Hematite snorted and edged away. Still singing, Cade approached and managed to clip the lead rope onto the horse’s halter. Then he turned and walked out of the stall as if he thoroughly expected Hematite to follow him, no questions asked. The horse did.
Cade finished “Red River Valley” and moved on to “Tumbling Tumbleweeds.” He sang in rhythm with the steady clip-clop of Hematite’s hooves on the barn floor. Meanwhile he continued to visualize a smooth entrance into the horse trailer.
Out the barn door. Up the ramp. Cade kept singing. About three minutes later, the horse was loaded and the trailer doors secured. Cade stood there grinning and shaking his head in disbelief. That horse would be serenaded from now on.

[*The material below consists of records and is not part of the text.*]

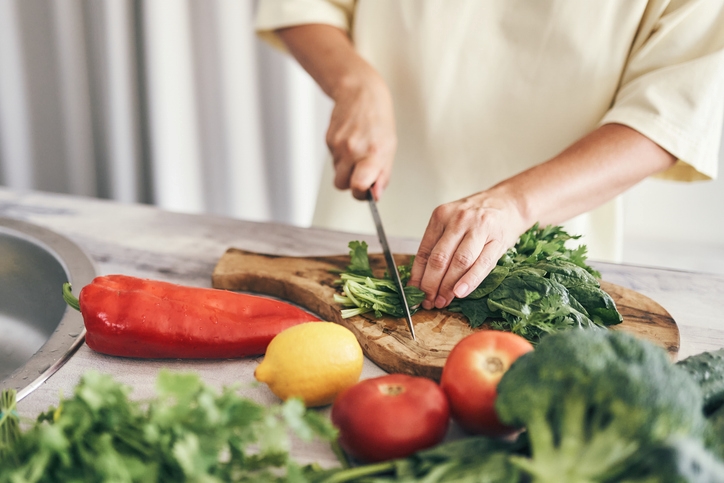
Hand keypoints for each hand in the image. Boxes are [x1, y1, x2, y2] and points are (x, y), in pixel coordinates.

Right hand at [327, 69, 396, 199]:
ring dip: (346, 168)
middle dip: (350, 183)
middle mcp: (353, 150)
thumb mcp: (389, 148)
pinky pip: (333, 159)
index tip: (366, 191)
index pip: (359, 186)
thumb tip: (376, 195)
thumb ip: (382, 175)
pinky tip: (350, 141)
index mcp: (372, 154)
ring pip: (337, 172)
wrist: (360, 93)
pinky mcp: (328, 140)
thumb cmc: (378, 120)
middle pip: (342, 185)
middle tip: (361, 173)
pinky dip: (341, 155)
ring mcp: (338, 145)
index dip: (361, 194)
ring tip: (357, 151)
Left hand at [408, 190, 527, 309]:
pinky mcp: (498, 239)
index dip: (418, 276)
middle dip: (431, 285)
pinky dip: (470, 281)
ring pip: (459, 262)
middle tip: (428, 301)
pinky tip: (460, 292)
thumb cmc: (477, 217)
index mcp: (441, 216)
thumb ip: (438, 245)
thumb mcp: (451, 223)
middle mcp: (458, 220)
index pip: (424, 251)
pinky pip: (482, 264)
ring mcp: (479, 228)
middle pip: (440, 258)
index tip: (415, 293)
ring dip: (448, 286)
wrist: (509, 202)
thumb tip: (422, 279)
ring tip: (442, 301)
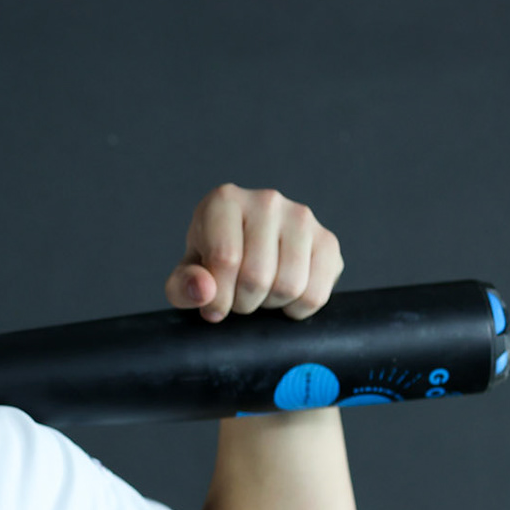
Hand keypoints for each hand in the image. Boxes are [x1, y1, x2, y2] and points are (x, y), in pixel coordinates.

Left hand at [164, 184, 342, 321]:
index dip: (218, 297)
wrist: (243, 250)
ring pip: (289, 287)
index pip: (225, 259)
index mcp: (224, 201)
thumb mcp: (185, 275)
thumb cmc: (210, 262)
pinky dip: (297, 308)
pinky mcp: (327, 241)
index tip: (213, 306)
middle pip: (257, 277)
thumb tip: (204, 291)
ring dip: (269, 306)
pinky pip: (316, 294)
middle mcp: (267, 201)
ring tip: (258, 293)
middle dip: (242, 303)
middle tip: (237, 296)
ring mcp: (302, 218)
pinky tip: (282, 296)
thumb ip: (182, 287)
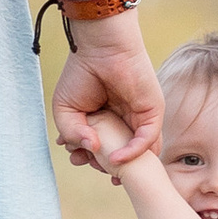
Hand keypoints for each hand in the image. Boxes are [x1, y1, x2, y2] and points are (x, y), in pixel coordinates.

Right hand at [51, 15, 160, 171]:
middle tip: (86, 162)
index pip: (102, 149)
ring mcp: (139, 118)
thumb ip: (74, 134)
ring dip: (123, 166)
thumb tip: (92, 150)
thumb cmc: (81, 73)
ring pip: (137, 153)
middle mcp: (124, 121)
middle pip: (120, 154)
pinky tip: (116, 158)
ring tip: (106, 172)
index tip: (75, 158)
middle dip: (103, 165)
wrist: (99, 47)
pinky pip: (148, 140)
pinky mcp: (152, 112)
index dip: (89, 158)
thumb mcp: (66, 110)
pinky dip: (133, 153)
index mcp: (105, 120)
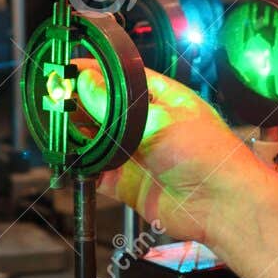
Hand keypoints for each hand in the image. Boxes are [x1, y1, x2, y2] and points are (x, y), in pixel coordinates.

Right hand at [74, 64, 246, 244]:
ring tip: (58, 130)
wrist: (222, 206)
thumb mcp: (159, 122)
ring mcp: (135, 154)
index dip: (93, 74)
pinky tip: (72, 161)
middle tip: (55, 103)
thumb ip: (118, 106)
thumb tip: (86, 83)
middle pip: (102, 109)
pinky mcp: (127, 183)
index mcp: (160, 98)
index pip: (119, 78)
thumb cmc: (210, 157)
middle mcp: (146, 124)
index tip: (67, 72)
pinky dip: (82, 168)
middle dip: (78, 106)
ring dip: (77, 137)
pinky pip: (96, 173)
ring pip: (95, 141)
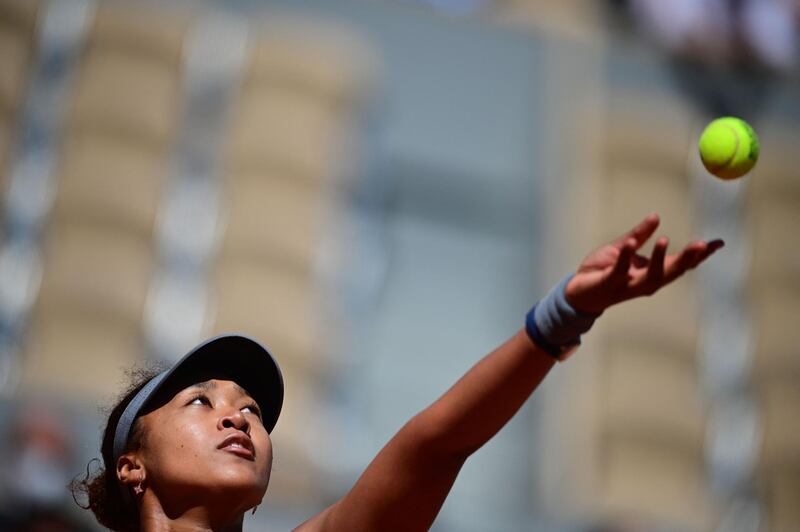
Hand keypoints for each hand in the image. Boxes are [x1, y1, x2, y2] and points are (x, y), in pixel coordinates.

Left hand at [565, 213, 723, 314]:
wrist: (577, 292)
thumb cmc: (602, 271)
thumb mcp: (622, 247)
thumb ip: (639, 234)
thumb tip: (656, 216)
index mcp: (651, 272)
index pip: (681, 264)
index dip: (700, 255)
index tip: (718, 243)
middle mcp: (645, 282)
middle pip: (672, 272)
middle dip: (688, 259)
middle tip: (702, 245)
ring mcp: (628, 285)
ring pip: (651, 277)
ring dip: (659, 259)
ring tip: (665, 240)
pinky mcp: (609, 284)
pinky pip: (619, 271)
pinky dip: (626, 257)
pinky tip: (631, 243)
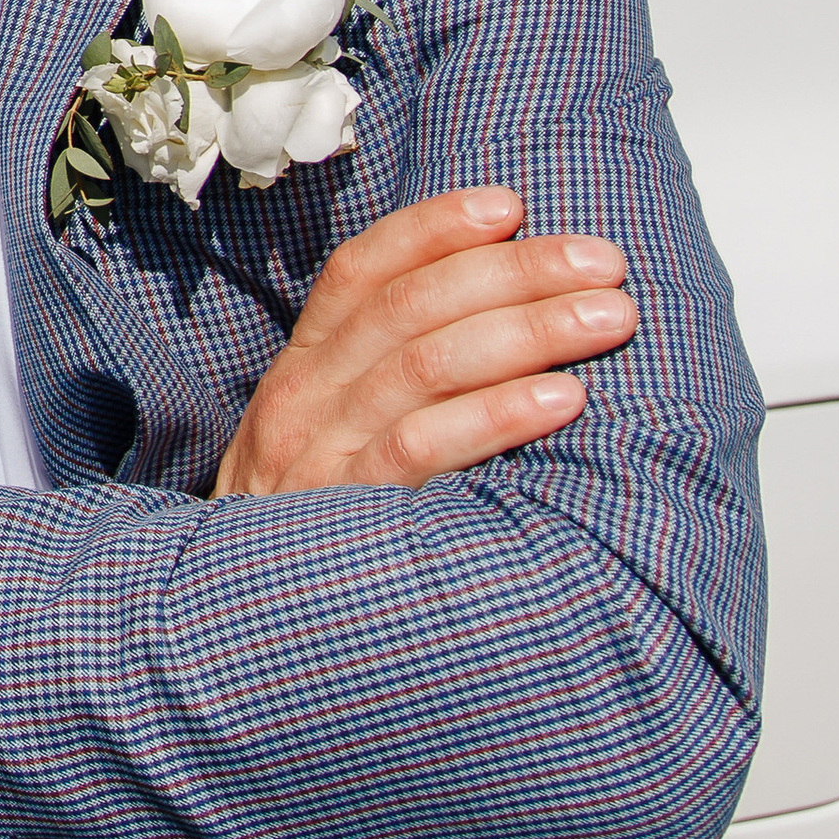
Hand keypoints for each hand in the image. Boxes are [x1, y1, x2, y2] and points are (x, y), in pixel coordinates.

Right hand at [213, 185, 635, 495]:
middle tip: (603, 263)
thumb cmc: (307, 532)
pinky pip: (425, 447)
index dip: (435, 228)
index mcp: (301, 370)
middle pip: (411, 306)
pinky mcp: (344, 514)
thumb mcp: (322, 442)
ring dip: (528, 330)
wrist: (232, 633)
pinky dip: (497, 414)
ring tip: (605, 319)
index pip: (361, 271)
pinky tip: (561, 399)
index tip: (510, 204)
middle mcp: (302, 399)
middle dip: (516, 272)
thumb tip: (497, 326)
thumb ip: (382, 386)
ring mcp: (318, 455)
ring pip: (425, 363)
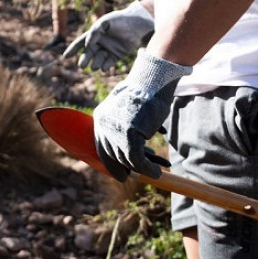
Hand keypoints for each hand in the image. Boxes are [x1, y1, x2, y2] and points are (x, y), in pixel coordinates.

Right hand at [63, 0, 154, 70]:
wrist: (136, 23)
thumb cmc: (119, 20)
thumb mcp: (104, 22)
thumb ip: (94, 32)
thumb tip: (87, 45)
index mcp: (94, 35)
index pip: (81, 43)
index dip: (73, 49)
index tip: (65, 56)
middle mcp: (99, 44)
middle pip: (88, 54)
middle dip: (84, 60)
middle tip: (82, 66)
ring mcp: (108, 50)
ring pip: (98, 60)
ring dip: (95, 64)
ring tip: (95, 66)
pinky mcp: (117, 56)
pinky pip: (109, 63)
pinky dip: (105, 67)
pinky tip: (104, 68)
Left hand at [92, 50, 190, 180]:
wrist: (152, 81)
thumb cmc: (144, 93)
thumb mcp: (128, 110)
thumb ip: (123, 126)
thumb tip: (128, 147)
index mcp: (101, 117)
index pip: (101, 146)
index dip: (109, 161)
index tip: (117, 172)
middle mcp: (104, 125)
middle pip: (112, 155)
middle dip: (122, 168)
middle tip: (129, 177)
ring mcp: (116, 130)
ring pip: (126, 159)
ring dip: (141, 169)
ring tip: (154, 172)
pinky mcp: (130, 135)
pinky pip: (138, 160)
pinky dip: (148, 168)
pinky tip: (156, 171)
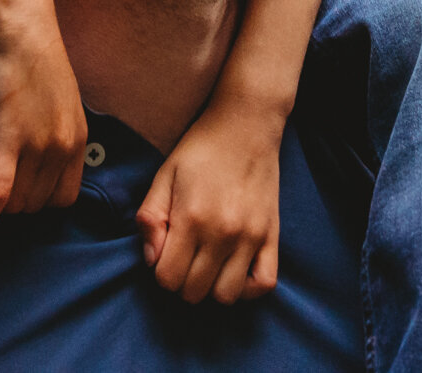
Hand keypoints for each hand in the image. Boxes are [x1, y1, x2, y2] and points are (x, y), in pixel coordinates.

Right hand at [0, 6, 87, 239]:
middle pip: (35, 205)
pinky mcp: (9, 138)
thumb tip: (36, 162)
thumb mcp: (60, 100)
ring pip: (15, 204)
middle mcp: (63, 148)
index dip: (37, 202)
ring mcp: (38, 145)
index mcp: (77, 140)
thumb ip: (55, 133)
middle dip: (12, 203)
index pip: (61, 200)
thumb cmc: (34, 57)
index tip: (16, 194)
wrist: (22, 24)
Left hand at [136, 100, 285, 303]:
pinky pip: (264, 284)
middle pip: (195, 292)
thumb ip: (150, 217)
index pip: (168, 278)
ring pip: (227, 296)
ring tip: (207, 264)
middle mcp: (222, 233)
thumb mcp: (164, 175)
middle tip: (184, 258)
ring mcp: (251, 237)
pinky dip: (247, 288)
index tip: (165, 253)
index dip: (161, 271)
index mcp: (191, 218)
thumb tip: (151, 259)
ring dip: (211, 287)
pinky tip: (234, 270)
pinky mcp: (272, 236)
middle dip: (182, 281)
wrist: (246, 124)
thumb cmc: (201, 148)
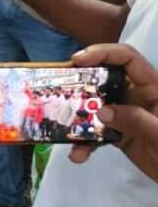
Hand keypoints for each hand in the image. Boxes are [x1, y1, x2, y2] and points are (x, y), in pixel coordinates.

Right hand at [68, 43, 157, 180]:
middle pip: (104, 78)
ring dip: (77, 117)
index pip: (127, 58)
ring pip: (95, 105)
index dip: (103, 52)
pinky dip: (84, 142)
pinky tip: (78, 154)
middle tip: (58, 86)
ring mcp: (125, 114)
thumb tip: (102, 111)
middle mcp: (136, 96)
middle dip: (79, 82)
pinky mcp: (118, 133)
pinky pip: (95, 131)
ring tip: (63, 125)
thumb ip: (136, 120)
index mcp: (152, 87)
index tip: (77, 60)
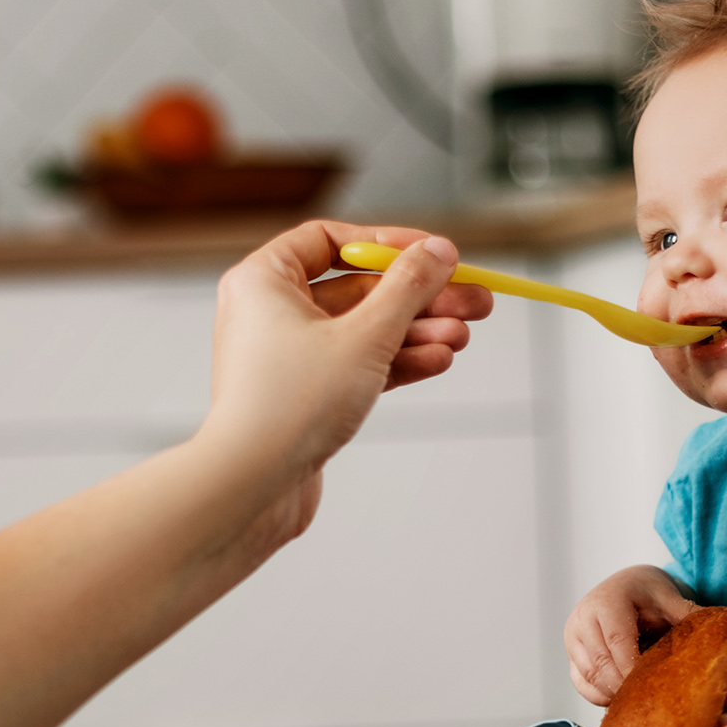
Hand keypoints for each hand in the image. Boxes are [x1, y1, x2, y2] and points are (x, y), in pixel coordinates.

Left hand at [197, 222, 491, 540]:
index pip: (330, 240)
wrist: (252, 486)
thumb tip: (438, 251)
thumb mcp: (366, 334)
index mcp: (263, 281)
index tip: (434, 253)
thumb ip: (408, 288)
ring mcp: (286, 358)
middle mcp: (268, 314)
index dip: (387, 244)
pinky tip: (438, 360)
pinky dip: (394, 363)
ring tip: (463, 338)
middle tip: (474, 300)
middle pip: (357, 289)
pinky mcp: (302, 397)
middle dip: (419, 296)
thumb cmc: (291, 404)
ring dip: (416, 332)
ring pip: (362, 331)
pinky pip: (354, 366)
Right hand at [563, 566, 697, 705]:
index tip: (654, 689)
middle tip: (651, 705)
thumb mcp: (669, 598)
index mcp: (606, 602)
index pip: (617, 642)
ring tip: (640, 704)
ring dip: (613, 694)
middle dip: (625, 687)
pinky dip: (601, 696)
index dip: (633, 669)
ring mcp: (572, 638)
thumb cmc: (646, 593)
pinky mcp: (570, 655)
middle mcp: (582, 618)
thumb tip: (717, 636)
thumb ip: (688, 615)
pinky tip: (622, 700)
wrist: (625, 586)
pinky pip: (581, 684)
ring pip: (589, 677)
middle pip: (601, 664)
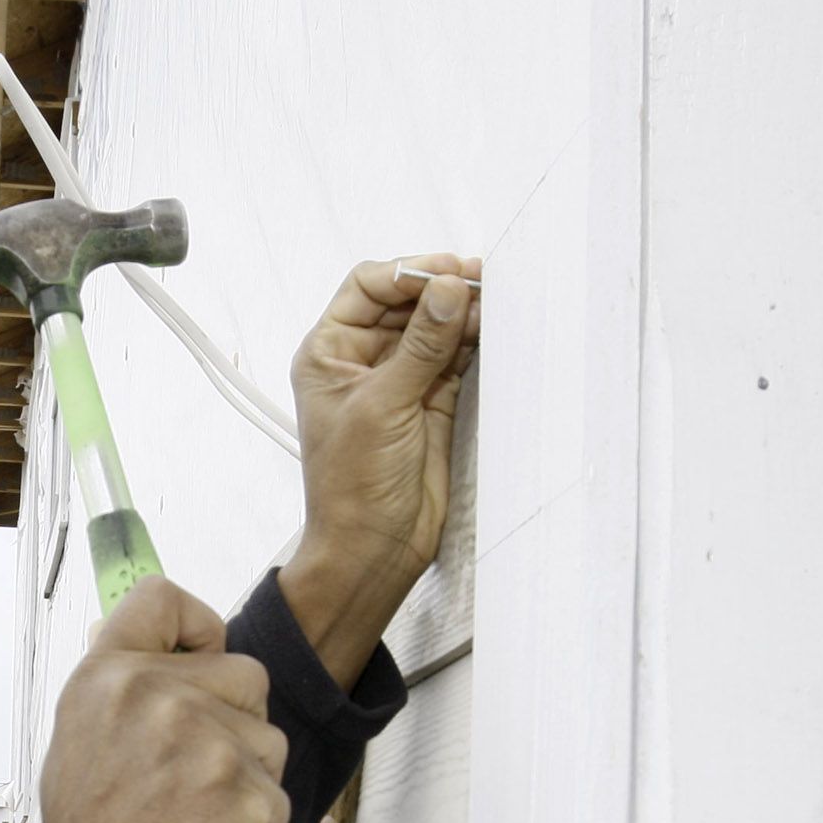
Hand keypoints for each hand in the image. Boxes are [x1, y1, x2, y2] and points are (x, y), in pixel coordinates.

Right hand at [42, 579, 289, 822]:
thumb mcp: (77, 745)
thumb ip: (116, 690)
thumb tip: (139, 641)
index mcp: (106, 677)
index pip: (162, 599)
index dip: (197, 627)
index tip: (202, 657)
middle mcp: (152, 693)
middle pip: (246, 675)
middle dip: (239, 723)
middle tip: (196, 778)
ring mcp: (201, 737)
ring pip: (271, 738)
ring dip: (252, 780)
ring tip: (201, 820)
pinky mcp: (243, 785)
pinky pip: (279, 795)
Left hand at [285, 256, 482, 683]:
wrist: (373, 549)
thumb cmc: (354, 488)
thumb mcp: (383, 407)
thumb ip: (420, 346)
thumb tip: (448, 290)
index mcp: (329, 353)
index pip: (367, 286)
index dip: (406, 273)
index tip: (446, 274)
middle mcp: (362, 361)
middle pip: (406, 302)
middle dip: (441, 291)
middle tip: (481, 285)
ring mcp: (399, 381)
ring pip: (435, 328)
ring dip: (461, 315)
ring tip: (493, 306)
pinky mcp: (431, 403)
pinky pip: (455, 358)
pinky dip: (473, 344)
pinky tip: (491, 331)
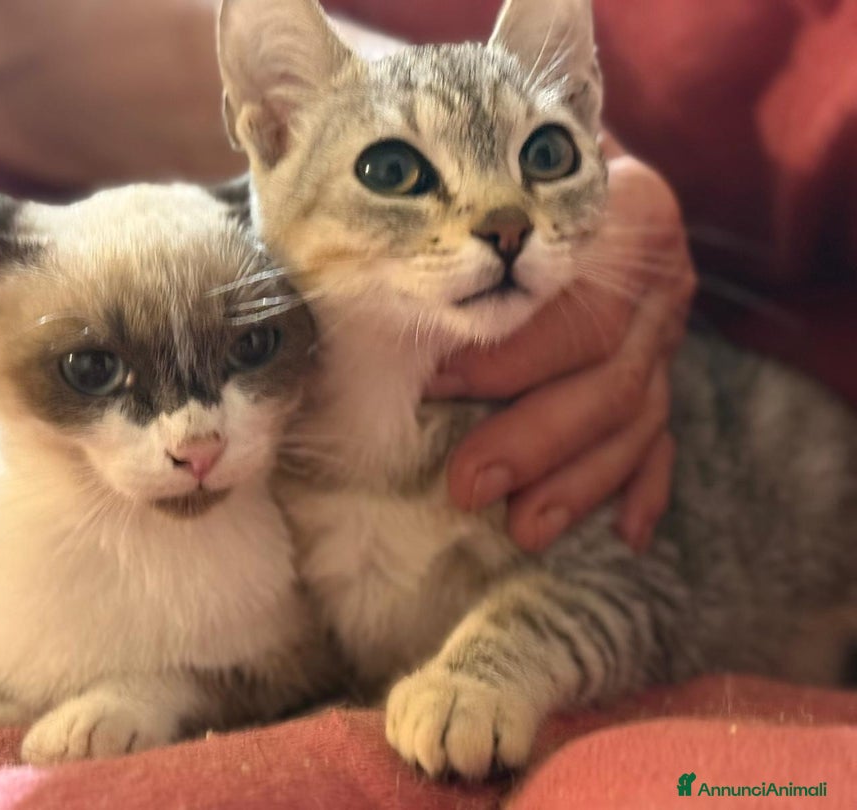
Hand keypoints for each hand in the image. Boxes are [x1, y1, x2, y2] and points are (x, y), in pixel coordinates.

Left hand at [432, 149, 694, 551]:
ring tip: (523, 529)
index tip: (442, 384)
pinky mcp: (663, 378)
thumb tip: (329, 202)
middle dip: (537, 435)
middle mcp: (660, 282)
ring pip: (637, 419)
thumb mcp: (484, 155)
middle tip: (466, 483)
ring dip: (578, 480)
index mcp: (631, 216)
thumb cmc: (504, 168)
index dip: (515, 353)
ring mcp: (667, 337)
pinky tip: (624, 535)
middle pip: (613, 373)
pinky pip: (662, 443)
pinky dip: (641, 487)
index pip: (583, 303)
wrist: (567, 165)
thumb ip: (450, 185)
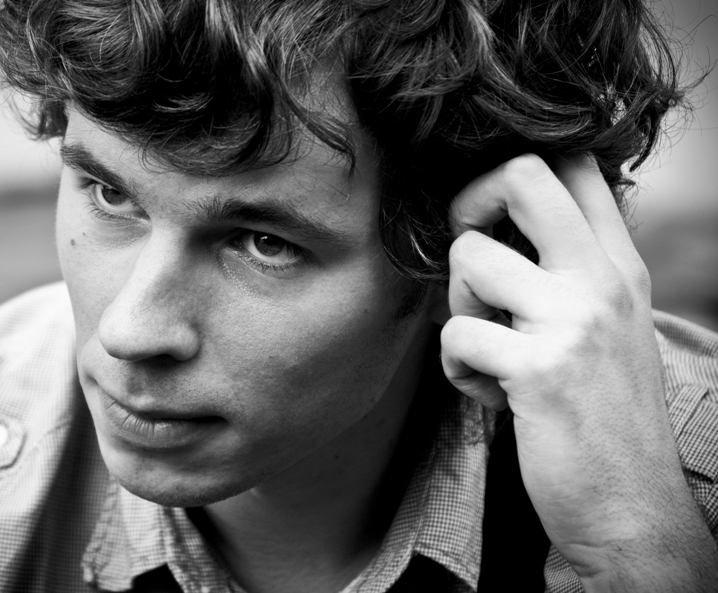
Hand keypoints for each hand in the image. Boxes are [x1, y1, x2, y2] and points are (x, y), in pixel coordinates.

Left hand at [440, 154, 717, 590]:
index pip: (574, 164)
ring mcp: (573, 321)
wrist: (626, 504)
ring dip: (456, 305)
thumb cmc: (599, 413)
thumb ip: (566, 272)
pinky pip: (455, 335)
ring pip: (468, 258)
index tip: (489, 218)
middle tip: (468, 253)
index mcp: (617, 265)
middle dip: (469, 202)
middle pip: (522, 174)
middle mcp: (601, 280)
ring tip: (483, 346)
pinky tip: (487, 393)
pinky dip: (454, 368)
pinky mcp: (538, 370)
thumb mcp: (603, 325)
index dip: (510, 172)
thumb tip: (495, 226)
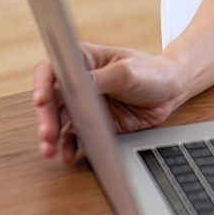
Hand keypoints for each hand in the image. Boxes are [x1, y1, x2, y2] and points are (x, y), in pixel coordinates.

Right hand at [32, 44, 189, 163]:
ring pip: (58, 120)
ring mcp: (82, 103)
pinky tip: (66, 154)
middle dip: (46, 117)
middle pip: (51, 99)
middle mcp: (77, 82)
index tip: (41, 100)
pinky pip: (74, 136)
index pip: (52, 70)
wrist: (172, 91)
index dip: (42, 84)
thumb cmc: (152, 72)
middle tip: (47, 133)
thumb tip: (76, 84)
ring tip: (50, 149)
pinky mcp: (91, 122)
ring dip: (52, 136)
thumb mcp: (127, 72)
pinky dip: (68, 146)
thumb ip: (101, 78)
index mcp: (83, 60)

“That’s about the slickest thing I ever did see.” Douglas came toward him from the direction of the house. “Were you singing to that animal?”
“Um, yeah.” Cade chuckled. “If you use the term loosely.”
“You’re no George Strait, but at least I could recognize the tune. I’ve heard of using songs to calm a herd of cattle, but I never thought of trying it with horses. How long you been doing that?”
“Three or four years, I guess.”
“No kidding. How’d you come up with it?”
“By accident. One day I was riding along, humming to myself for some reason, and I could feel my horse relax. So then I tried humming when I worked with a problem horse, and that seemed to help. I don’t know if singing is any better than humming, but it’s more interesting for me.”